Undeath, It’s Time…To Rise From The Grave

The exact opposite of a grower, Undeath's second record builds so cleanly off their debut that I couldn't help but love it from the first time I heard it. The production sits perfectly on the axis of cleanly produced and charmingly dirty, sounding like a modern death metal record without getting sucked into the trap of becoming sterile. Plus, this band writes hooks, the kind that surely will get some people riled up, but whatever, I just have fun singing along to a song called "Human Chandelier." Which, as you can probably guess, is about turning dead bodies into a chandelier.

Valtatyhjiö, Lukko

Okay, look, I know this came out in 2021 but I am fudging the rules here. Sorry State Records re-released their demo this year and this seven minutes of music has been on repeat for me ever since I got the tape in the mail. With touches of Finnish hardcore, early American fast hardcore, and insane double bass parts that somehow work in this context, Valtatyhjiö is the band that every into punk and hardcore should be talking about, and I'm going to keep yelling about it until more people take notice.

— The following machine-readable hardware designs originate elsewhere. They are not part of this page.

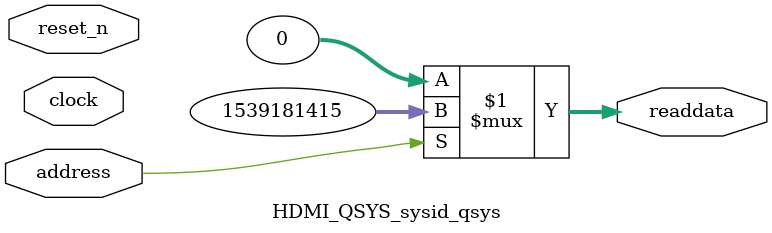
<source format=v>

`timescale 1ns / 1ps
// synthesis translate_on

// turn off superfluous verilog processor warnings 
// altera message_level Level1 
// altera message_off 10034 10035 10036 10037 10230 10240 10030 

module HDMI_QSYS_sysid_qsys (
               // inputs:
                address,
                clock,
                reset_n,

               // outputs:
                readdata
             )
;

  output  [ 31: 0] readdata;
  input            address;
  input            clock;
  input            reset_n;

  wire    [ 31: 0] readdata;
  //control_slave, which is an e_avalon_slave
  assign readdata = address ? 1539181415 : 0;

endmodule




</source>
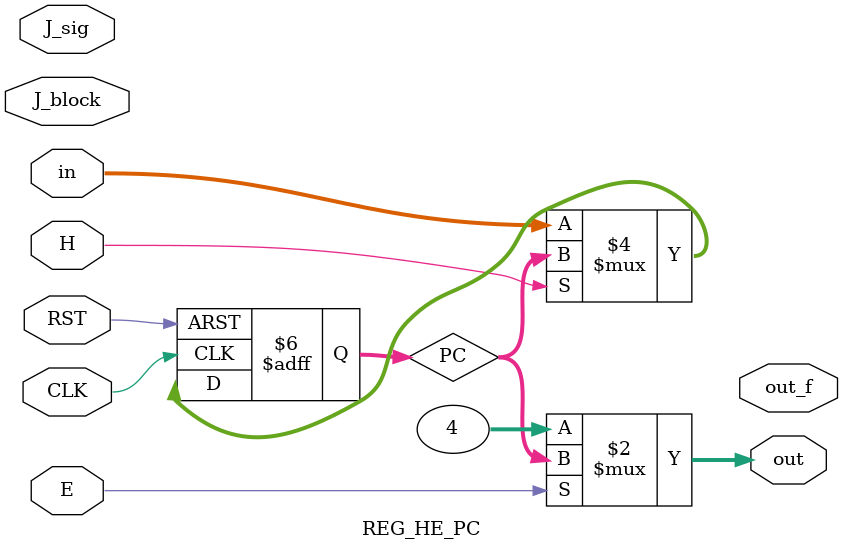
<source format=v>
`timescale 1ns / 1ps


module REG_HE_PC
#(
parameter WIDTH=32
)
(
input                             CLK,
input                             RST,
input                             E,//Í¬²½Ê¹ÄÜ
input                             H,//hold
input                             J_block,
input                             J_sig,
input[WIDTH-1:0]                  in,
output [WIDTH-1:0]                out,
output [WIDTH-1:0]                out_f
);
reg[31:0] PC;
always@(posedge CLK or posedge RST) begin
    if(RST) begin
        PC<=32'd0;
    end
    else if(H) begin
        PC<=PC;
    end
    else begin
        PC<=in;
    end
end
assign out=(E)? PC:'d4;
endmodule

</source>
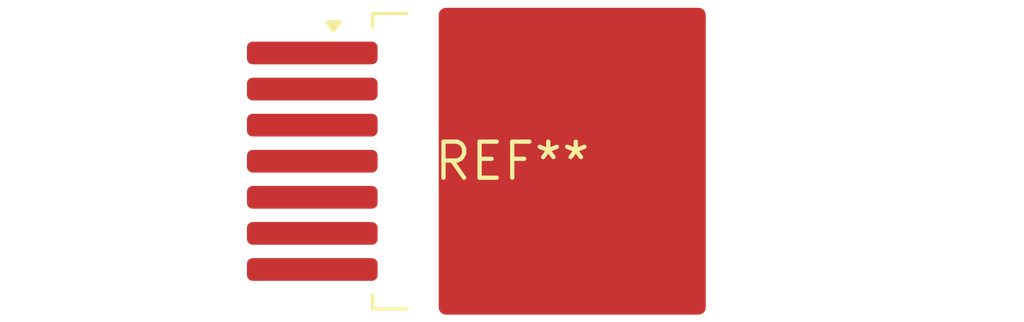
<source format=kicad_pcb>
(kicad_pcb (version 20240108) (generator pcbnew)

  (general
    (thickness 1.6)
  )

  (paper "A4")
  (layers
    (0 "F.Cu" signal)
    (31 "B.Cu" signal)
    (32 "B.Adhes" user "B.Adhesive")
    (33 "F.Adhes" user "F.Adhesive")
    (34 "B.Paste" user)
    (35 "F.Paste" user)
    (36 "B.SilkS" user "B.Silkscreen")
    (37 "F.SilkS" user "F.Silkscreen")
    (38 "B.Mask" user)
    (39 "F.Mask" user)
    (40 "Dwgs.User" user "User.Drawings")
    (41 "Cmts.User" user "User.Comments")
    (42 "Eco1.User" user "User.Eco1")
    (43 "Eco2.User" user "User.Eco2")
    (44 "Edge.Cuts" user)
    (45 "Margin" user)
    (46 "B.CrtYd" user "B.Courtyard")
    (47 "F.CrtYd" user "F.Courtyard")
    (48 "B.Fab" user)
    (49 "F.Fab" user)
    (50 "User.1" user)
    (51 "User.2" user)
    (52 "User.3" user)
    (53 "User.4" user)
    (54 "User.5" user)
    (55 "User.6" user)
    (56 "User.7" user)
    (57 "User.8" user)
    (58 "User.9" user)
  )

  (setup
    (pad_to_mask_clearance 0)
    (pcbplotparams
      (layerselection 0x00010fc_ffffffff)
      (plot_on_all_layers_selection 0x0000000_00000000)
      (disableapertmacros false)
      (usegerberextensions false)
      (usegerberattributes false)
      (usegerberadvancedattributes false)
      (creategerberjobfile false)
      (dashed_line_dash_ratio 12.000000)
      (dashed_line_gap_ratio 3.000000)
      (svgprecision 4)
      (plotframeref false)
      (viasonmask false)
      (mode 1)
      (useauxorigin false)
      (hpglpennumber 1)
      (hpglpenspeed 20)
      (hpglpendiameter 15.000000)
      (dxfpolygonmode false)
      (dxfimperialunits false)
      (dxfusepcbnewfont false)
      (psnegative false)
      (psa4output false)
      (plotreference false)
      (plotvalue false)
      (plotinvisibletext false)
      (sketchpadsonfab false)
      (subtractmaskfromsilk false)
      (outputformat 1)
      (mirror false)
      (drillshape 1)
      (scaleselection 1)
      (outputdirectory "")
    )
  )

  (net 0 "")

  (footprint "Infineon_PG-TO-220-7Lead_TabPin8" (layer "F.Cu") (at 0 0))

)

</source>
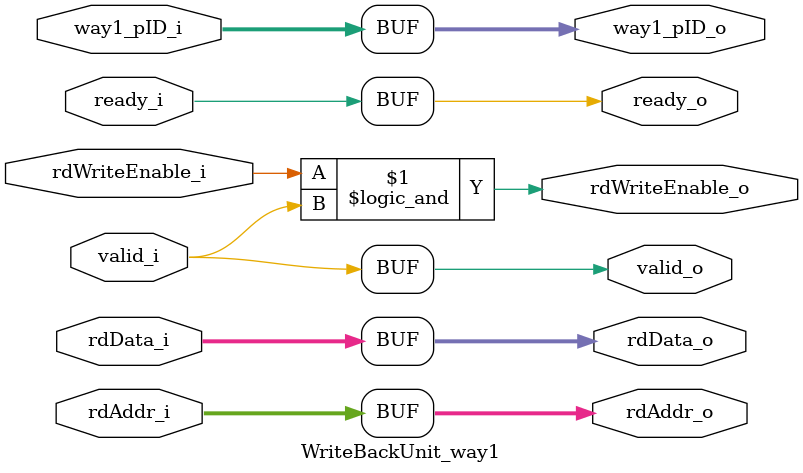
<source format=sv>
module WriteBackUnit_way1(
    `ifdef DebugMode
        input logic [31:0] instAddr_i,
        input logic [31:0] inst_i,
        output logic [31:0] instAddr_o,
        output logic [31:0] inst_o,    
    `endif

    input logic rdWriteEnable_i,
    input logic [4:0] rdAddr_i,
    input logic [63:0] rdData_i,
    input logic valid_i,
    input logic ready_i,
    input logic [1:0] way1_pID_i,

    output logic rdWriteEnable_o,
    output logic [4:0] rdAddr_o,
    output logic [63:0] rdData_o,
    output logic valid_o,
    output logic ready_o,
    output logic [1:0] way1_pID_o
);

    assign rdWriteEnable_o = rdWriteEnable_i && valid_i;
    assign rdAddr_o = rdAddr_i;
    assign rdData_o = rdData_i;
    assign valid_o = valid_i;
    assign ready_o = ready_i;
    assign way1_pID_o = way1_pID_i;

    `ifdef DebugMode
        assign instAddr_o = instAddr_i;
        assign inst_o = inst_i;
    `endif

endmodule
</source>
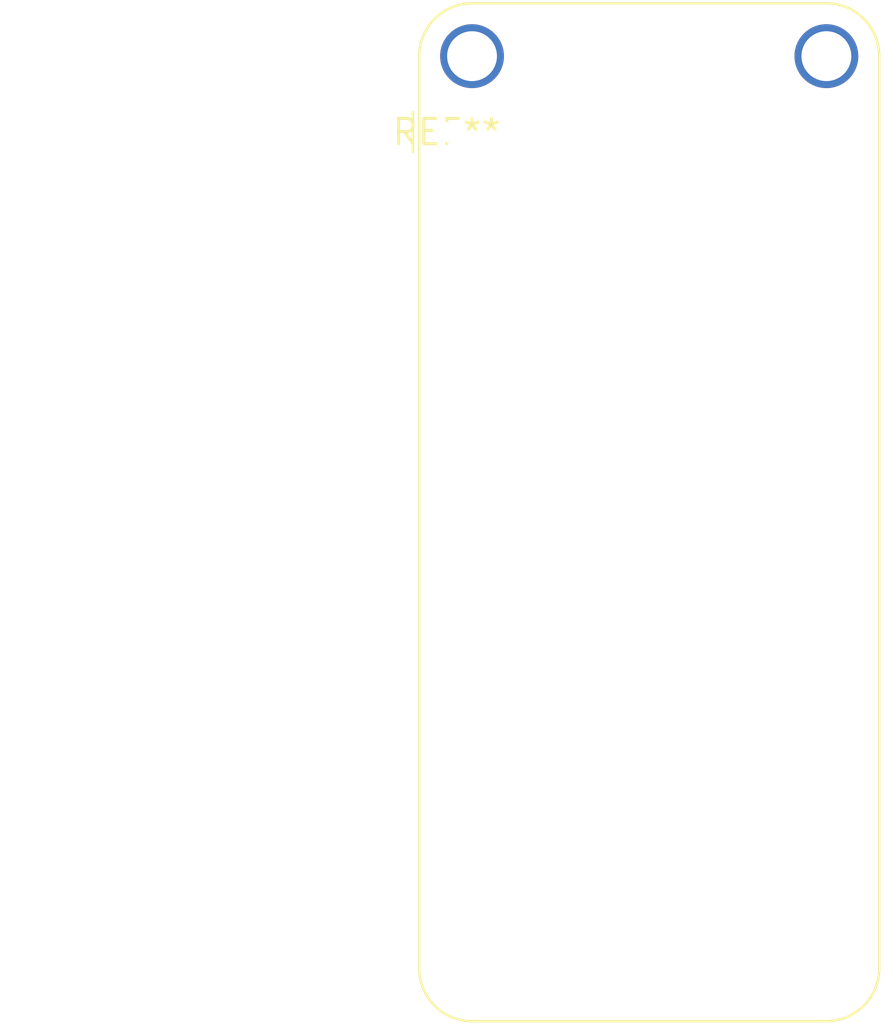
<source format=kicad_pcb>
(kicad_pcb (version 20240108) (generator pcbnew)

  (general
    (thickness 1.6)
  )

  (paper "A4")
  (layers
    (0 "F.Cu" signal)
    (31 "B.Cu" signal)
    (32 "B.Adhes" user "B.Adhesive")
    (33 "F.Adhes" user "F.Adhesive")
    (34 "B.Paste" user)
    (35 "F.Paste" user)
    (36 "B.SilkS" user "B.Silkscreen")
    (37 "F.SilkS" user "F.Silkscreen")
    (38 "B.Mask" user)
    (39 "F.Mask" user)
    (40 "Dwgs.User" user "User.Drawings")
    (41 "Cmts.User" user "User.Comments")
    (42 "Eco1.User" user "User.Eco1")
    (43 "Eco2.User" user "User.Eco2")
    (44 "Edge.Cuts" user)
    (45 "Margin" user)
    (46 "B.CrtYd" user "B.Courtyard")
    (47 "F.CrtYd" user "F.Courtyard")
    (48 "B.Fab" user)
    (49 "F.Fab" user)
    (50 "User.1" user)
    (51 "User.2" user)
    (52 "User.3" user)
    (53 "User.4" user)
    (54 "User.5" user)
    (55 "User.6" user)
    (56 "User.7" user)
    (57 "User.8" user)
    (58 "User.9" user)
  )

  (setup
    (pad_to_mask_clearance 0)
    (pcbplotparams
      (layerselection 0x00010fc_ffffffff)
      (plot_on_all_layers_selection 0x0000000_00000000)
      (disableapertmacros false)
      (usegerberextensions false)
      (usegerberattributes false)
      (usegerberadvancedattributes false)
      (creategerberjobfile false)
      (dashed_line_dash_ratio 12.000000)
      (dashed_line_gap_ratio 3.000000)
      (svgprecision 4)
      (plotframeref false)
      (viasonmask false)
      (mode 1)
      (useauxorigin false)
      (hpglpennumber 1)
      (hpglpenspeed 20)
      (hpglpendiameter 15.000000)
      (dxfpolygonmode false)
      (dxfimperialunits false)
      (dxfusepcbnewfont false)
      (psnegative false)
      (psa4output false)
      (plotreference false)
      (plotvalue false)
      (plotinvisibletext false)
      (sketchpadsonfab false)
      (subtractmaskfromsilk false)
      (outputformat 1)
      (mirror false)
      (drillshape 1)
      (scaleselection 1)
      (outputdirectory "")
    )
  )

  (net 0 "")

  (footprint "Adafruit_Feather_32u4_RFM_WithMountingHoles" (layer "F.Cu") (at 0 0))

)

</source>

Track of the Year So Far: Dazy & Militarie Gun, "Pressure Cooker"

Yes, I've written about both of these bands in this very newsletter before, so it comes as no surprise that their collab single "Pressure Cooker" was very much my shit. Hooks so huge that anyone who is hating on this is just jealous they can't get their choruses to sit in their songs the way they hear them in their head. A classic track that I've already listened to hundreds of times and have somehow not gotten sick of, and I surely never will.